Background
Although there are several surgical applications to treat foraminal stenosis, difficulties in some cases need novel access to decompression and preserve normal structure simultaneously. Biportal endoscopic spine surgery (BESS) presents a multitude of advantages, including enhanced flexibility, improved magnification, and an expanded field of view. We introduce a novel posterior inclinatory access in BESS (PIA-BESS) that is specifically designed to treat some specific degenerative foraminal stenosis and evaluate its clinical and radiological outcomes.
Methods
Between March 2021 and July 2023, 19 patients presenting with symptomatic nerve root involvement due to foraminal stenosis underwent the PIA-BESS surgical procedure. Preoperative and postoperative assessments involved magnetic resonance imaging (MRI) and computed tomography (CT) scans to measure changes in the cross-sectional area of the spinal canal and intervertebral foramen. Clinical outcomes were evaluated using the Oswestry Disability Index (ODI) scores and the visual analog scale (VAS) scores for buttock and radicular pain.
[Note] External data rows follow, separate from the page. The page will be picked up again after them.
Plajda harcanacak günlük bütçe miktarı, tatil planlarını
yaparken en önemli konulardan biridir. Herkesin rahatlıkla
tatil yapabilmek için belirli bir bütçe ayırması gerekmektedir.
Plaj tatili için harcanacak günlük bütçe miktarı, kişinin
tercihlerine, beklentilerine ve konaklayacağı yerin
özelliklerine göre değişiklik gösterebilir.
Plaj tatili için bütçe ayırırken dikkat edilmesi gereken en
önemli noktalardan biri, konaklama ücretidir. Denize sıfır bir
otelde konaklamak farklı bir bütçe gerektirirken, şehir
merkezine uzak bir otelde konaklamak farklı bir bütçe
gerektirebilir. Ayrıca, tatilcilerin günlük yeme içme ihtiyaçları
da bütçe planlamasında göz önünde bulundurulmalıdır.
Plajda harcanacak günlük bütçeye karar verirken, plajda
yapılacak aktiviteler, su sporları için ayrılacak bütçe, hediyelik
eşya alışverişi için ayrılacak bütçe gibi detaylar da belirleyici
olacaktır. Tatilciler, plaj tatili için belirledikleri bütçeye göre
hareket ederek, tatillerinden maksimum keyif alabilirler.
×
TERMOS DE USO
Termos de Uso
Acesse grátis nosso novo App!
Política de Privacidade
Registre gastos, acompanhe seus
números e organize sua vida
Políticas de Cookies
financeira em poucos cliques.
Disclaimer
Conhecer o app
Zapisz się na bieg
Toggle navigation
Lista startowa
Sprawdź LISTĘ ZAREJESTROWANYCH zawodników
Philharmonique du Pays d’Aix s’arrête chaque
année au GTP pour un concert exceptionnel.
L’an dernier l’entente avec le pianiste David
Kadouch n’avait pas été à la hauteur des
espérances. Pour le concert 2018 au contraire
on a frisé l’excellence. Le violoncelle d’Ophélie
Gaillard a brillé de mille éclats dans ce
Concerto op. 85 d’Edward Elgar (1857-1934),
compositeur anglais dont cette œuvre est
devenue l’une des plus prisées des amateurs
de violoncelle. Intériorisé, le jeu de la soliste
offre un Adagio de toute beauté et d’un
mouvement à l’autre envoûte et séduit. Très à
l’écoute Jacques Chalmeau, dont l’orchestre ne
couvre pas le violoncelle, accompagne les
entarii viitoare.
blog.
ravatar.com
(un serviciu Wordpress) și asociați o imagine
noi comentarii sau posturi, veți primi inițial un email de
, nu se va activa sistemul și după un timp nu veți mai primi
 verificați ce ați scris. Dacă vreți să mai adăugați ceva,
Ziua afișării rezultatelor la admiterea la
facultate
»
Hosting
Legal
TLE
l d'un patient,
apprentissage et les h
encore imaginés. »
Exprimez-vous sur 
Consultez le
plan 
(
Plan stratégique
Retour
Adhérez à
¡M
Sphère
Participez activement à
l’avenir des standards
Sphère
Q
The dynamic intervertebral angle (IVA) and vertebral slip rate, as determined from preoperative and postoperative X-rays, were employed to evaluate post-surgical vertebral stability.
Results
The intervertebral foraminal area increased significantly from the initial measurement of 32.26 ± 13.49 mm2 to 79.95 ± 19.78 mm2 (P<0.05). Similarly, the spinal canal area also showed a significant increase, from 105.37 ± 21.66 mm2 to 145.63 ± 17.86 mm2 (P<0.05). ODI scores reduced significantly from 73.27 ± 13.21 to 9.26 ± 7.65 (P<0.05), and VAS scores reduced significantly from 5.79 ± 1.08 to 0.84 ± 0.90 (P<0.05). Notably, there were significant differences between the pre-operation and post-operation measurements. However, no significant changes were observed in the dynamic IVA and vertebral slip rate.
Conclusions
The PIA-BESS approach is an effective and low-complication method for addressing stenosis in the lumbar foraminal region. It provides effective decompression for bony stenosis or extruded and sequestered discs in the foraminal region, while preserving the normal structure to maintain the spine stability.